* Document segment
The regeneration of retinotectal connections has been extensively studied in amphibians and it is well established that a fibre projection of approximately normal retinotopic arrangement may be re-established across the tectum when the optic nerve fibres have been cut and allowed to regenerate. The most widely accepted hypothesis which has been proposed to account for these findings is the hypothesis of neuronal specificity (Sperry, 1943, 1944, 1945, 1951, 1965). According to this hypothesis the retinal ganglion cells each acquire a specific cytochemical individuality during neurogenesis, the tectal neurons also become cytochemically specified in a comparable and matching fashion, and the eventual outgrowth of axons from the developing retina allows similarly specified retinal and tectal neurons to link synaptically.

Such a hypothesis obviously tends to focus our interest on the events taking place in retina and tectum during the critical stages of embryonic and larval life. We need to know more about the mode of development or retina, tectum and the optic nerve joining them. The nature of the retinotopic fibre projection in the adult amphibian is well known from electrophysiological analysis (Gaze, 1958; Gaze & Jacobson, 1963; Gaze, Jacobson & Székely, 1963; Cronly-Dillon, 1968). But whereas in the adult animal we are dealing with a fibre projection that is, if not static in terms of its connectivity pattern, at least quiescent, this is by no means the case during larval development. During larval life the eye and the tectum both grow in size and acquire more cells. And it seems likely that a study of the mode of this growth and the temporally ordered sequence of extra connexions that must form between the expanding retina and the expanding tectum, could help us to understand the mechanisms that exist to control the development of the ordered connexions found in the adult. As a first step in this direction this paper examines the mode of growth of the retina, studied by means of autoradiography with tritiated thymidine (3H-T).

* Data section
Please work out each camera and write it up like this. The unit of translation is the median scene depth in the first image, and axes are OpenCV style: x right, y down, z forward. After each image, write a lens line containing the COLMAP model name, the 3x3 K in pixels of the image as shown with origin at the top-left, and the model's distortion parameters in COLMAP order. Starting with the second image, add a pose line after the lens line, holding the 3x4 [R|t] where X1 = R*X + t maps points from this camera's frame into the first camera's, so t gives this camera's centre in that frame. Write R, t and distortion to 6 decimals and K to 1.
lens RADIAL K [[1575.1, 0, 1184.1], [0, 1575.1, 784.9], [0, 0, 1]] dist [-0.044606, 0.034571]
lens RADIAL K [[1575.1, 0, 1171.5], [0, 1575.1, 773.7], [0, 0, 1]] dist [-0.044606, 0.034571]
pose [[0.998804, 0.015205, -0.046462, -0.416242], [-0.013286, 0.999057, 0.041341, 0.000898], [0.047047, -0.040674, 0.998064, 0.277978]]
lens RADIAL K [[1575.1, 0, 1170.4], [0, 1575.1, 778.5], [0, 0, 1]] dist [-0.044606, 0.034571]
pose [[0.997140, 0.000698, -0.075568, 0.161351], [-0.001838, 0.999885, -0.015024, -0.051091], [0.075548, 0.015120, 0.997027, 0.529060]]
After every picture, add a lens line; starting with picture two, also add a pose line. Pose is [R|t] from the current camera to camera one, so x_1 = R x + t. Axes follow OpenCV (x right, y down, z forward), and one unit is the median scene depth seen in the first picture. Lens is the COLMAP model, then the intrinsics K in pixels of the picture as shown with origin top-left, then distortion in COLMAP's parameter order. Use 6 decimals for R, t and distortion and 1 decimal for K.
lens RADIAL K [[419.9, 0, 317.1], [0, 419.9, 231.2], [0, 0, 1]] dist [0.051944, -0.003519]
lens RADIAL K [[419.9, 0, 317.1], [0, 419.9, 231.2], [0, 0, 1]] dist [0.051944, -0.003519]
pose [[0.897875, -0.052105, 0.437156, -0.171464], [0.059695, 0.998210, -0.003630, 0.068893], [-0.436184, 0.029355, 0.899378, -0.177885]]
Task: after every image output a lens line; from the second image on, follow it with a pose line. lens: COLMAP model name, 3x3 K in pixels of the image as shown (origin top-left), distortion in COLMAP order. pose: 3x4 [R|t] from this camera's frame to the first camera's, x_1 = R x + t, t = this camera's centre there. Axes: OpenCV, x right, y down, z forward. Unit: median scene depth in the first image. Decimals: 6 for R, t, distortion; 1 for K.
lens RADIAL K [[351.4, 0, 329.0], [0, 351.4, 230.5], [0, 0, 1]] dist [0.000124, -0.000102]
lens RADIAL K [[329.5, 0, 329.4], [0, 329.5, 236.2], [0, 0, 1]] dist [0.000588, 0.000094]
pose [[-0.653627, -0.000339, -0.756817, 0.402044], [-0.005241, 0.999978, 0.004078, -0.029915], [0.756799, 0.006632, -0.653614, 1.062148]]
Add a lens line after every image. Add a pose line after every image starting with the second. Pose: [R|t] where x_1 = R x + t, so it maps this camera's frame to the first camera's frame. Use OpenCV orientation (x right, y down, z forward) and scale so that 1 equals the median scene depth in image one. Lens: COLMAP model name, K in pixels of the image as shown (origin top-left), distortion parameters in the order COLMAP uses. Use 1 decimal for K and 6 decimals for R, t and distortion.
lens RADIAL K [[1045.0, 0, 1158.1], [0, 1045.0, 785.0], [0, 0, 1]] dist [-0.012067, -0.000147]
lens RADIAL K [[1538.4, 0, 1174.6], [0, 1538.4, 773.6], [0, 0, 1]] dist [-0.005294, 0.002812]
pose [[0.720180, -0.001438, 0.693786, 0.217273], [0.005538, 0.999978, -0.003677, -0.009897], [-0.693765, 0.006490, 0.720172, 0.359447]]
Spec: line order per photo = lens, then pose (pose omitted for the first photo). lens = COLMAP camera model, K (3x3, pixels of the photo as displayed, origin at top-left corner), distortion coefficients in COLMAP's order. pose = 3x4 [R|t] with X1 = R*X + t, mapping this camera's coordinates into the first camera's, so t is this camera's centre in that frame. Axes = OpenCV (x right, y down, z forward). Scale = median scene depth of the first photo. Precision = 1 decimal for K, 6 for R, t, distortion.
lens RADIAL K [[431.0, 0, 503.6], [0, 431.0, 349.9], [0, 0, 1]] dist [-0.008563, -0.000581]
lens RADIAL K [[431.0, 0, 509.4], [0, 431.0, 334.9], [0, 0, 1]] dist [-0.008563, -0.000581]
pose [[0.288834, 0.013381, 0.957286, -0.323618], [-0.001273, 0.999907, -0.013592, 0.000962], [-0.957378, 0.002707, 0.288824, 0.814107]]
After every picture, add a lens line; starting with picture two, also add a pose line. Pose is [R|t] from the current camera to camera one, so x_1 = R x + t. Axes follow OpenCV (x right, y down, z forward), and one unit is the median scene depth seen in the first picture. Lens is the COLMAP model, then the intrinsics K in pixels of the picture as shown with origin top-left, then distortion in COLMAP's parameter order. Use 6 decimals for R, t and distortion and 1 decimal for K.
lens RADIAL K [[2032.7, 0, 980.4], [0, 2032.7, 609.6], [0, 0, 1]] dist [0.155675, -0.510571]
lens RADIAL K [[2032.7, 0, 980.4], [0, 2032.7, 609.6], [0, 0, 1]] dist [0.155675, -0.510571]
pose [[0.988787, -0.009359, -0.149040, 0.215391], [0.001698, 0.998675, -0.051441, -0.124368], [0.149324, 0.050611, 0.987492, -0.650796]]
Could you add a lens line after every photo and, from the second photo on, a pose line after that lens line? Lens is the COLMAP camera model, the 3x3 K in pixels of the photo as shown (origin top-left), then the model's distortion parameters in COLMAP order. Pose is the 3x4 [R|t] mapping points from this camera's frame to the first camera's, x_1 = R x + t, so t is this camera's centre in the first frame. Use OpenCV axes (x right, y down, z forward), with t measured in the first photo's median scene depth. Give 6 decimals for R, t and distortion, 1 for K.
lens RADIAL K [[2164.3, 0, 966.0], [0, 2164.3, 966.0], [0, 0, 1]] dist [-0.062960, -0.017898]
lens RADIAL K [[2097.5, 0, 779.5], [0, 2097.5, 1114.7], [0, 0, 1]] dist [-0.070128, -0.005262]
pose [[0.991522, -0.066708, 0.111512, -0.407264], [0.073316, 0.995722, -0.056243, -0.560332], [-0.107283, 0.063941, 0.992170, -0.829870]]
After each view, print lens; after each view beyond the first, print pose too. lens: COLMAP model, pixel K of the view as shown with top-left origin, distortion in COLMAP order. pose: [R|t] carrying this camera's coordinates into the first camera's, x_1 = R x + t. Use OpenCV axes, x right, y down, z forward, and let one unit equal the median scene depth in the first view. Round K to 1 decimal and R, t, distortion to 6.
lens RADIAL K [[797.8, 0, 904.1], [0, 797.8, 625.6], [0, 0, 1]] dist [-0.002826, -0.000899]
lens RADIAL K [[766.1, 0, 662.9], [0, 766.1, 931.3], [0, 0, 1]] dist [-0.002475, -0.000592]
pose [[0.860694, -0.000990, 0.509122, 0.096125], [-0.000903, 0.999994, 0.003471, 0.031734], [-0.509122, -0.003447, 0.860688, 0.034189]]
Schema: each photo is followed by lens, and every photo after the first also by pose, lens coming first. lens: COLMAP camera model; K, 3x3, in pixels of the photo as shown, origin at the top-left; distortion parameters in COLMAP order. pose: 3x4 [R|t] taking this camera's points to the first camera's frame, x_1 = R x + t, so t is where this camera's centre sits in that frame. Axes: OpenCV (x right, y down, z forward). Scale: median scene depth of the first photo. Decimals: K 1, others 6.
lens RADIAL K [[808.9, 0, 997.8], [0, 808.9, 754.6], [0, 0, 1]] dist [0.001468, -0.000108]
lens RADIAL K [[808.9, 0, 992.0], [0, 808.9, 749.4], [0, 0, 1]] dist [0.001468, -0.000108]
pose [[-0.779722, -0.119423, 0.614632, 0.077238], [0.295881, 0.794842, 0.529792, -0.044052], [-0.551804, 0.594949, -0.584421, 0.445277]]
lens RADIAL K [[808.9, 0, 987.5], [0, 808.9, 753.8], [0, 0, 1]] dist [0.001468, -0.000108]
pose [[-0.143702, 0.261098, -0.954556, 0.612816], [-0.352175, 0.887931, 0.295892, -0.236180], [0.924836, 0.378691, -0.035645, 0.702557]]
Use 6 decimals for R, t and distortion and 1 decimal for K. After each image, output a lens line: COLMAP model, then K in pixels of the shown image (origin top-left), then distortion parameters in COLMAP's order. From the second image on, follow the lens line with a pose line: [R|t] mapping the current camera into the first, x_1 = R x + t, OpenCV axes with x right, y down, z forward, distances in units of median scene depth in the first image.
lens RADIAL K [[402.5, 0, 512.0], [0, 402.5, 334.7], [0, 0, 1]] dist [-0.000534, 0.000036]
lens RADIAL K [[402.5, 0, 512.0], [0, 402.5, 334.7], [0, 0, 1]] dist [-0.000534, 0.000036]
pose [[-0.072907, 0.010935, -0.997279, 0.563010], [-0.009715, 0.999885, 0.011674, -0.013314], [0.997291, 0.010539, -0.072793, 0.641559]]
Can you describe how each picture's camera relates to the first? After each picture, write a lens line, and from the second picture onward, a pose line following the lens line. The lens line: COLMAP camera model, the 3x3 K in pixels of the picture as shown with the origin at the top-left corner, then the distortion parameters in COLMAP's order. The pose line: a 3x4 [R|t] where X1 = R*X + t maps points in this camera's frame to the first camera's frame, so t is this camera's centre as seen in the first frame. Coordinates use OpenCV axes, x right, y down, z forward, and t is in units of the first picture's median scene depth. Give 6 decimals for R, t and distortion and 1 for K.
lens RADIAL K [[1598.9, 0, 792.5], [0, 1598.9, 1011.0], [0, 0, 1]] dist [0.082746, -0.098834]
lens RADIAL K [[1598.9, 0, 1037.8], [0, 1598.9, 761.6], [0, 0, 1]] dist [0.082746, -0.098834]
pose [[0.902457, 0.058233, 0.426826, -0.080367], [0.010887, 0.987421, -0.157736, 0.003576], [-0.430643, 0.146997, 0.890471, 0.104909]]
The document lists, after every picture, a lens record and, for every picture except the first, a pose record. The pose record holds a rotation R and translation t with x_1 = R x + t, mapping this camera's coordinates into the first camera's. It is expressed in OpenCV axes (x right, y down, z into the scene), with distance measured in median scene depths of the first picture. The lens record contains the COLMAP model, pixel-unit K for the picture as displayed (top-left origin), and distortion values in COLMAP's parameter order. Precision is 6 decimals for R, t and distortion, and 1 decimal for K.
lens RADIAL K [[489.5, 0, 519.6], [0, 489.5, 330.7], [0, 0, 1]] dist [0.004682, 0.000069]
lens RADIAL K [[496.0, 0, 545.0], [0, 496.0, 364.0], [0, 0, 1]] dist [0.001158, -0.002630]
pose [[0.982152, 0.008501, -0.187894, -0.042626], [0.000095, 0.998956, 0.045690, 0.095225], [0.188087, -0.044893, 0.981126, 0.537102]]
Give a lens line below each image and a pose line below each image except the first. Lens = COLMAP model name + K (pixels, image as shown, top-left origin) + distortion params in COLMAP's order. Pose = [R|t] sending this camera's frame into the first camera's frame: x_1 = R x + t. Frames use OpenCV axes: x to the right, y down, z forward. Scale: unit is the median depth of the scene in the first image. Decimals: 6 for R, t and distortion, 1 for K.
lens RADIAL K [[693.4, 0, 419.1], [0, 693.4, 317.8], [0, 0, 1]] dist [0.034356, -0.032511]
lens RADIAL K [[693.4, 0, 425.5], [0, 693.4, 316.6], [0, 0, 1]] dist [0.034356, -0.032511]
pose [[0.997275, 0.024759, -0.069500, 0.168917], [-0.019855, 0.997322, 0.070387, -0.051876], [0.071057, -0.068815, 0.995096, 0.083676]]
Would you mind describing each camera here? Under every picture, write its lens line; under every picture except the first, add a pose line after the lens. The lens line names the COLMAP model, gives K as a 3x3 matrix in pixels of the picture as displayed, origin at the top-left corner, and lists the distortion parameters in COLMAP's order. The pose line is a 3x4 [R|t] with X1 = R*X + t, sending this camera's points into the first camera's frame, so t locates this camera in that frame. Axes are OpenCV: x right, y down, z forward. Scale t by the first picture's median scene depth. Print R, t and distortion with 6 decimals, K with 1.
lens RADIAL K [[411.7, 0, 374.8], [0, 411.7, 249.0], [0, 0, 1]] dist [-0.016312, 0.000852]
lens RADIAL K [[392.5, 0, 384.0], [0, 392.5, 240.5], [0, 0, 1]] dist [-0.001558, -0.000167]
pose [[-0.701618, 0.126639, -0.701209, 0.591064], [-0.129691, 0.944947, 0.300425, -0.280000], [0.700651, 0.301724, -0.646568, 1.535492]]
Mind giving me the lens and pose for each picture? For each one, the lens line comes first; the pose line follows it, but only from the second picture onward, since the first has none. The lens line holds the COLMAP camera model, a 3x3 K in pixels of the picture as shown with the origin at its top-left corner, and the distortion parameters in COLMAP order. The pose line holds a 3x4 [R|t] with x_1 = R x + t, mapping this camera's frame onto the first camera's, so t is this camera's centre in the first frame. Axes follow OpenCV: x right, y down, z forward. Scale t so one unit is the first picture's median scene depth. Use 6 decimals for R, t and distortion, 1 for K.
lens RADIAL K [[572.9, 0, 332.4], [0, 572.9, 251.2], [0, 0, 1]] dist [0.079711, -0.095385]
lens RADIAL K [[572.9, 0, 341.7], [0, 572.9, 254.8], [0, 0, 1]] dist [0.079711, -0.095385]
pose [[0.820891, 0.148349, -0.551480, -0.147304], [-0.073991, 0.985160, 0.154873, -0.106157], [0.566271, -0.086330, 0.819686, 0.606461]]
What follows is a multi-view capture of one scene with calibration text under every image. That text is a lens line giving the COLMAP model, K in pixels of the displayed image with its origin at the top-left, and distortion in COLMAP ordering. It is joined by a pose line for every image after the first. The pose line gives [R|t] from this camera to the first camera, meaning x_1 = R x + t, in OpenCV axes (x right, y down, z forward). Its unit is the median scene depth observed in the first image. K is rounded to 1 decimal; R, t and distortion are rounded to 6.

* Exercises to complete
1. Retype the retinotectal passage between "The regeneration of" and "to link synaptically.", inclusive.
2. Answer these questions from the retinotectal passage:
(a) Under the hypothesis of neuronal specificity, what does each retinal ganglion cell acquire during neurogenesis?
(b) Which two structures grow in size and acquire more cells during larval life?
(c) What method does the paper use to study the mode of growth of the retina?
3. Carry on the retinotectal passage from its last sentence.

* Results of the exercise
1.
The regeneration of retinotectal connections has been extensively studied in amphibians and it is well established that a fibre projection of approximately normal retinotopic arrangement may be re-established across the tectum when the optic nerve fibres have been cut and allowed to regenerate. The most widely accepted hypothesis which has been proposed to account for these findings is the hypothesis of neuronal specificity (Sperry, 1943, 1944, 1945, 1951, 1965). According to this hypothesis the retinal ganglion cells each acquire a specific cytochemical individuality during neurogenesis, the tectal neurons also become cytochemically specified in a comparable and matching fashion, and the eventual outgrowth of axons from the developing retina allows similarly specified retinal and tectal neurons to link synaptically.

2.
(a) A specific cytochemical individuality.
(b) The eye and the tectum.
(c) Autoradiography with tritiated thymidine (3H-T).

3.
Eggs were produced by appropriate treatment of Xenopus with chorionic gonadotrophin and the resulting embryos were reared in the laboratory, in some cases until after metamorphosis. Single injections of 3H-T were made into the belly region of young larvae and intraperitoneally in older larvae and juveniles. Larvae were staged according to the normal tables of Nieuwkoop & Faber (1956). At stage 30 or younger, 1 μCi was injected per animal; at stages 33 and 35, 2μCi; at stages 40 and 45, 5 μCi; at stages 53, 58, 61 and after metamor-phosis, 10μCi. The 3H-T had a specific activity of 5 Ci/m mole. Injections into older larvae and juveniles were made using an ordinary 1 ml tuberculin syringe with a 25 G hypodermic needle, while injections into young larvae were made using a glass micropipette with a plunger driven by a micrometer screw. Animals were injected at stages 30, 33, 35, 40, 45, 53, 58, 61, 66 (metamorphosis) and 3 weeks after metamorphosis (juvenile). In the Results section we consider animals injected at stages 30, 35, 45, 58 and 3 weeks after metamorphosis, as these were representative of the complete series. Several animals were injected at each stage and these were then killed at selected intervals after injection. The stages at which animals were killed for autoradiography corresponded to those given above. In some animals cumulative labelling with two to three injections between stages 27 and 29 was performed. The animals were reared at approximately 20° C.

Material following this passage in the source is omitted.